Search the data for the word "Energieversorgung" and copy out every line that has it.

====

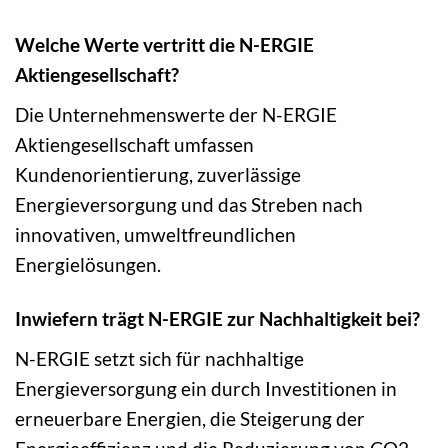
Welche Werte vertritt die N-ERGIE
Aktiengesellschaft?
Die Unternehmenswerte der N-ERGIE
Aktiengesellschaft umfassen
Kundenorientierung, zuverlässige
Energieversorgung und das Streben nach
innovativen, umweltfreundlichen
Energielösungen.
Inwiefern trägt N-ERGIE zur Nachhaltigkeit bei?
N-ERGIE setzt sich für nachhaltige
Energieversorgung ein durch Investitionen in
erneuerbare Energien, die Steigerung der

====

Answer area
Energieversorgung und das Streben nach
Energieversorgung ein durch Investitionen in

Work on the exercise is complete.